Major changes were introduced to the UK state pension in 2016.

One of the changes was the introduction of what was called the New State Pension.

Under the old state pension people required 30 qualifying years on their NI record to secure the full standard rate which is currently £141.85 (€160.82) per week. This is increasing to £156.20 per week from mid-April.

With the new pension people are now required to have 35 qualifying years on their NI record to reach the full standard rate of £185.15 per week. This is increasing to £203.85 from mid-April.

“Anybody whose qualifying years straddles pre and post-April 2016 will have a hybrid state pension entitlement consisting of the old and the new state pensions.”

When it made the changes the British government introduced a concession allowing a wider window for paying historic years to encourage people to maximise their NI records.

This means people can currently pay for a maximum of 16 historical years (2006/07 to 2021/22) missing from their NI record.

Normally you can only pay for a maximum of six years.

But this concession is closing on April 5 and the option to pay for the 11 earliest of those 16 years will be gone forever.

After April 5 the voluntary contribution system reverts back to the maximum six historic years.

Paying for 16 historic years would improve an existing UK state pension entitlement by £79.02 a week.
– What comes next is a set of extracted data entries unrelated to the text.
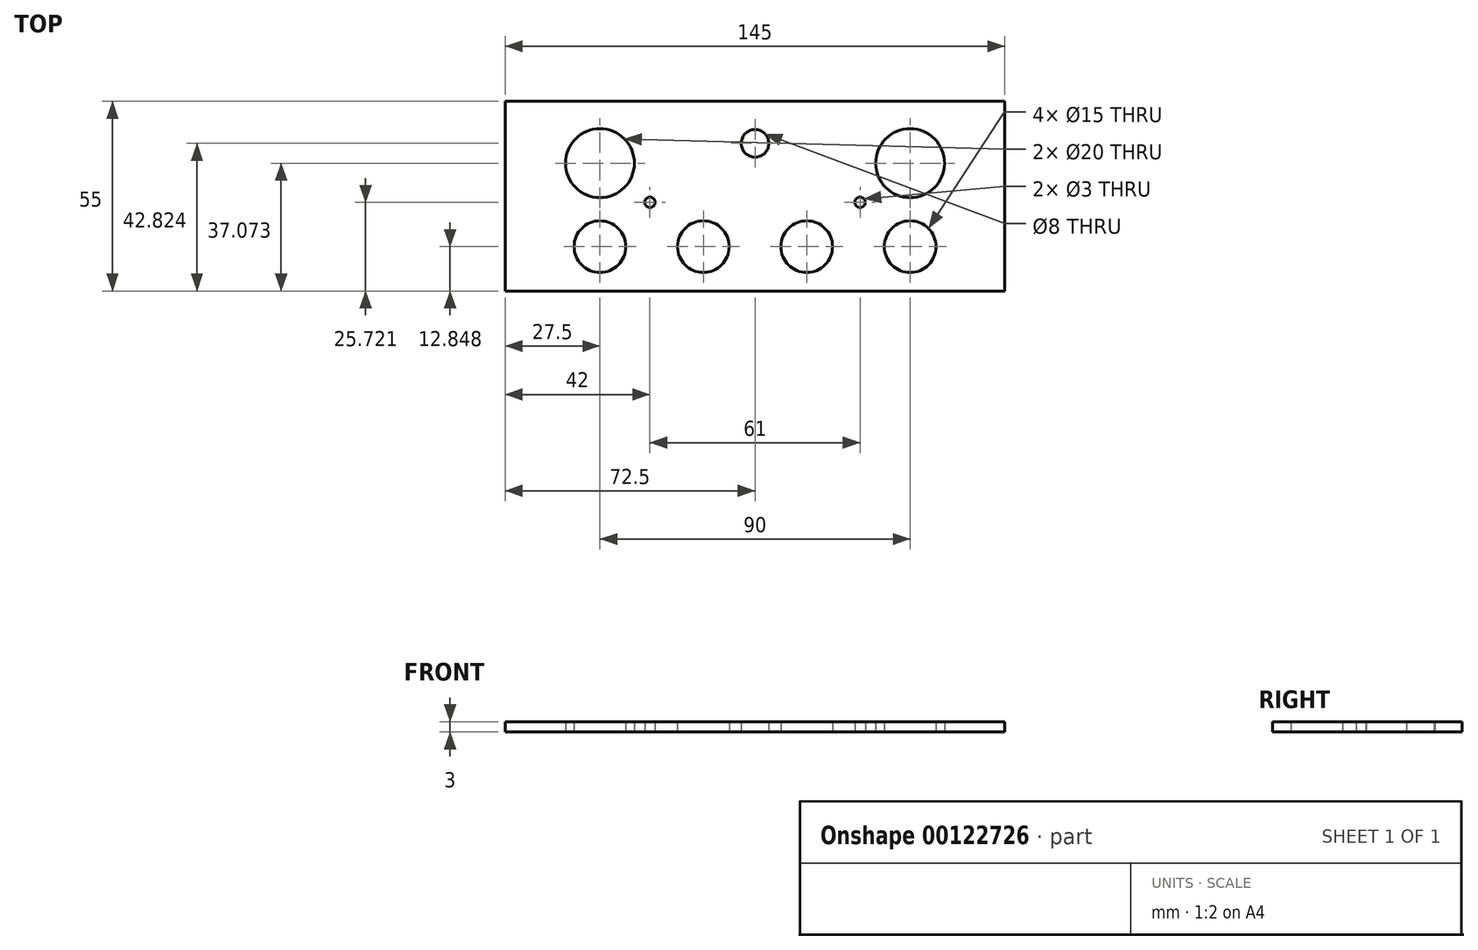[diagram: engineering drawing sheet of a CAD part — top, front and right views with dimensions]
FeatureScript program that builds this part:
annotation { "Feature Type Name" : "Feature", "Feature Type Description" : "" }
export const myFeature = defineFeature(function(context is Context, id is Id, definition is map)
    precondition{}
    {
        {
            var Q0;
            Q0=qCreatedBy(makeId("Top.planeOp"),FACE);
            var sketch = newSketch(context, id + "F0", { "sketchPlane" : qUnion([Q0])});
            skLineSegment(sketch, "E0.bottom", {"start": v(0, 0) * mm, "end": v(145, 0) * mm});
            skLineSegment(sketch, "E0.top", {"start": v(0, -55) * mm, "end": v(145, -55) * mm});
            skLineSegment(sketch, "E0.left", {"start": v(0, 0) * mm, "end": v(0, -55) * mm});
            skLineSegment(sketch, "E0.right", {"start": v(145, 0) * mm, "end": v(145, -55) * mm});
            skCircle(sketch, "E1", {"center": v(27.5, -17.93) * mm, "radius": 10 * mm});
            skCircle(sketch, "E2", {"center": v(72.5, -12.18) * mm, "radius": 4 * mm});
            skCircle(sketch, "E3", {"center": v(117.5, -17.93) * mm, "radius": 10 * mm});
            skCircle(sketch, "E4", {"center": v(27.5, -42.15) * mm, "radius": 7.5 * mm});
            skCircle(sketch, "E5", {"center": v(57.5, -42.15) * mm, "radius": 7.5 * mm});
            skCircle(sketch, "E6", {"center": v(117.5, -42.15) * mm, "radius": 7.5 * mm});
            skCircle(sketch, "E7", {"center": v(87.5, -42.15) * mm, "radius": 7.5 * mm});
            skCircle(sketch, "E8", {"center": v(103, -29.28) * mm, "radius": 1.5 * mm});
            skCircle(sketch, "E9", {"center": v(42, -29.28) * mm, "radius": 1.5 * mm});
            skSolve(sketch);
        }
        {
            var Q0;
            Q0=qSketchRegion(id+"F0",true);
            extrude(context, id + "F1", {"entities" : qUnion([Q0]), "depth" : 3 * mm});
        }
    });
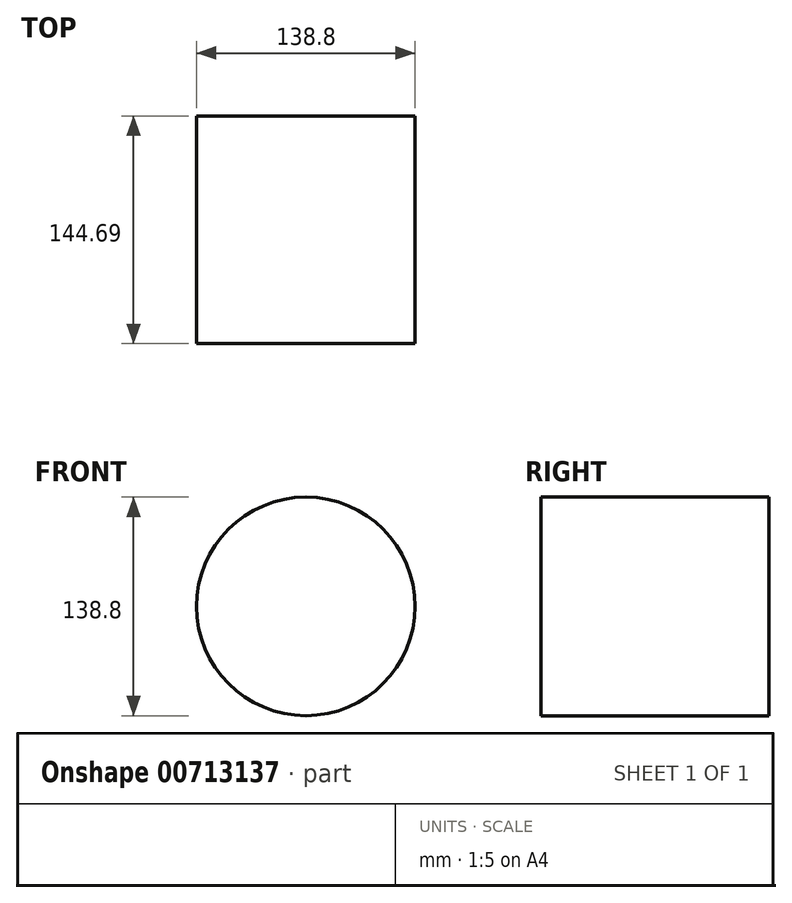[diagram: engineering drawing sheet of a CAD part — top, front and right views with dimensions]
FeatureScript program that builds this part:
annotation { "Feature Type Name" : "Feature", "Feature Type Description" : "" }
export const myFeature = defineFeature(function(context is Context, id is Id, definition is map)
    precondition{}
    {
        {
            var Q0;
            Q0=qCreatedBy(makeId("Front.planeOp"),FACE);
            var sketch = newSketch(context, id + "F0", { "sketchPlane" : qUnion([Q0])});
            skCircle(sketch, "E0", {"center": v(0, 0) * mm, "radius": 69.4 * mm});
            skSolve(sketch);
        }
        {
            var Q0;
            Q0=makeQuery(id+"F0.imprint","IMPRINT",FACE,{"disambiguationData":[TD([[makeQuery(id+"F0.imprint","IMPRINT",EDGE,{"derivedFrom":sQuery(id+"F0.wireOp",EDGE,"E0")}),1.0]])]});
            extrude(context, id + "F1", {"entities" : qUnion([Q0]), "depth" : 144.7 * mm, "offsetDistance" : 25.4 * mm});
        }
    });
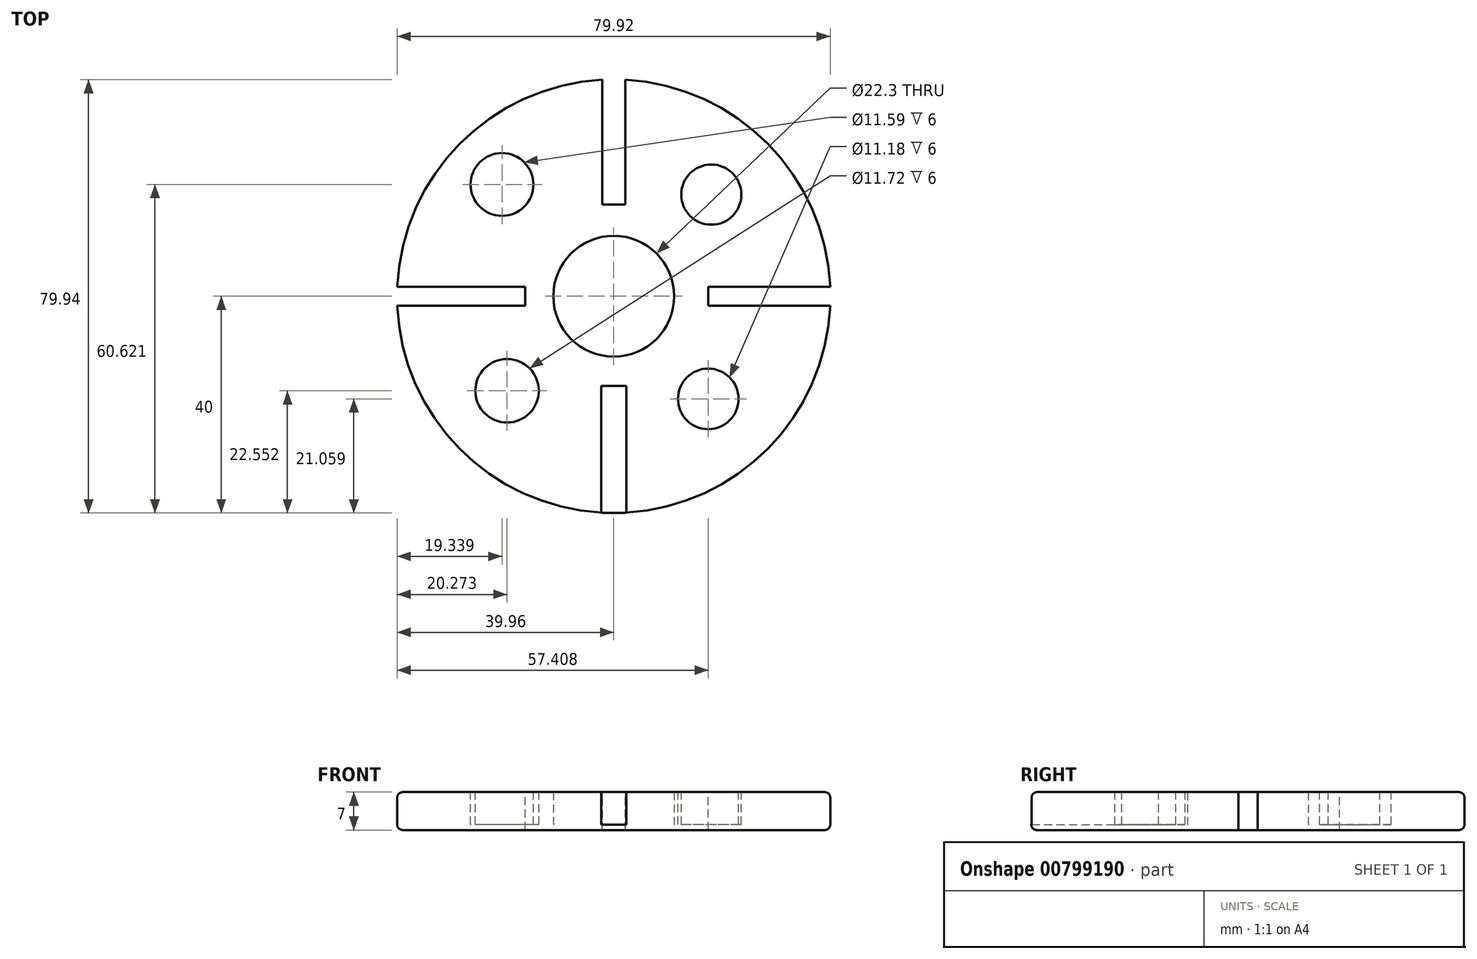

It will be £87.00 after mid-April with a pension rise.

Mr Buckley said the priority now is for people to at least submit an application to HM Revenue and Customs for voluntary contributions ahead of the deadline.

People can find the application form, the Form CF83, as the last two pages in the HMRC manual NI38 which you can locate on gov.uk.

He said people can complete it and send it off to HM Revenue and Customs.

People are under no obligation to pay for all 16 years. They can choose to pay for some, all or none of those additional years as it is a voluntary system.

Mr Buckley said once approved for voluntary contributions, people can continue paying them up to their UK state retirement date of 66. The maximum number of years is 35.